北海道日本ハムの監督に就任した新庄剛志の“掟破り”は、阪神時代に世間を驚かせた敬遠球に飛びついてのサヨナラヒットだけではない。

 

 阪神からニューヨーク・メッツに移籍したばかりの2001年5月24日(現地時間)、本拠地のシェイスタジアムで“事件”は起きた。

 

 試合は2回にフロリダ・マーリンズが2点を先制したものの、メッツが3回に3点、5回と6回に4点ずつを追加し、勝負の行方はあらかた中盤で見えた。

 

 11対3と大量リードの8回、打席に立った新庄はアーマンド・アルマンザが投じた3ボールナッシングからのストレートを強振した。空振りに終わったが、新庄が一発を狙っていることは明らかだった。

 

 MLB、いや本場・米国の野球において、勝負がついてからの盗塁や、大量リードを奪っての終盤、ピッチャーがストライクをとりにくるとわかっている3-0からのフルスイングは、いわば“死者に鞭打つ行為”と見なされ、報復の対象となる。

 

 案の定、新庄が空振りした瞬間、マーリンズベンチからは「You Suck!(くそったれ!)」の罵声が飛んだ。

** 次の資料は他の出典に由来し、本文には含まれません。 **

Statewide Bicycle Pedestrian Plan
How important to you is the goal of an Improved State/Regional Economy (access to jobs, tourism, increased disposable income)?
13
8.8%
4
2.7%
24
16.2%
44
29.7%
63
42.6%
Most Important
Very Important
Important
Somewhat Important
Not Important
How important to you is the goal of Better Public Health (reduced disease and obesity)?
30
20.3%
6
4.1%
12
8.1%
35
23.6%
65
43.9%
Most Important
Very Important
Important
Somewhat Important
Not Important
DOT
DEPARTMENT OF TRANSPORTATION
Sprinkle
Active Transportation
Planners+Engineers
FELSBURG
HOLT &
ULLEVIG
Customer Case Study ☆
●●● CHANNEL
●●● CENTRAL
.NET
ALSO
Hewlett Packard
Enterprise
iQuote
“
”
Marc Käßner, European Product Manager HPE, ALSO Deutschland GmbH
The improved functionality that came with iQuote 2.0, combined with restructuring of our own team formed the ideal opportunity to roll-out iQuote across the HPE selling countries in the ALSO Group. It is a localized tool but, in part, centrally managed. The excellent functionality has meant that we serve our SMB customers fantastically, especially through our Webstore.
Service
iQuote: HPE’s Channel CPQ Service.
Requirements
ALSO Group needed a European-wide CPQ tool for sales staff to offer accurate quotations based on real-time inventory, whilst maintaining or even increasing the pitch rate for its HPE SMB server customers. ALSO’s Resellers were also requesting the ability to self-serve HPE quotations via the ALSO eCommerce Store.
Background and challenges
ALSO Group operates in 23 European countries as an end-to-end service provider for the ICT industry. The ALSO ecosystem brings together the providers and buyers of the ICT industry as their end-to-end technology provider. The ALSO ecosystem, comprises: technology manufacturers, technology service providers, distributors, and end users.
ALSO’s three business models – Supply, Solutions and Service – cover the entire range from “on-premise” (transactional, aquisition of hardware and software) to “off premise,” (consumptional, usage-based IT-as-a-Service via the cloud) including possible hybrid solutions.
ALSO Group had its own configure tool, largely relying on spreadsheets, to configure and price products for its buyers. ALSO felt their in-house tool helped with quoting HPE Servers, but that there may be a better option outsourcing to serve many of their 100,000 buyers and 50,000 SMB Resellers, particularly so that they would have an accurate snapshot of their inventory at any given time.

危険を察知したメッツの主砲ロビン・ベンチュラは新庄に「オマエ、次は狙われるぞ。気をつけろ」と告げた。

 

 ベンチュラの予告通りだった。翌日のゲーム、3対0とマーリンズリードで迎えた7回、1死一塁の場面で打席に立った新庄は、気性の激しいブラッド・ペニーから左肩に死球を受けた。

 

 ここで登場したのがベテランのトッド・ジール。ペニーをにらみつけたまま打席に入り、左中間スタンドへ怒りの同点3ラン。ダイヤモンドをゆっくり回りながら、こう叫んだ。「That`s for Shinjo !」。この一発が効き、メッツは4対3でサヨナラ勝ちを収めた。

 

 試合後、興奮さめやらない表情で、新庄はこう語った。「オレがわざとぶつけられた後にジールの3ラン。これがチームワークって感じ。野球って楽しいですね」。

 

 胸がジーンとしたのはジールのセリフだ。「新庄はまだこちらに来て間もない違う文化を持った人間だ。それをターゲットにするなんて恥を知るべきだ!」

 

 かくもチームメイトに守られ、愛される理由は何か。2度ほどインタビューして感じたのだが、彼には邪気がない。打算も魂胆もない。勝負の世界の住人には珍しい、全く新しいタイプの「人格者」なのだ。「That`s for Boss !」。チームがそうなれば、しめたものだが……。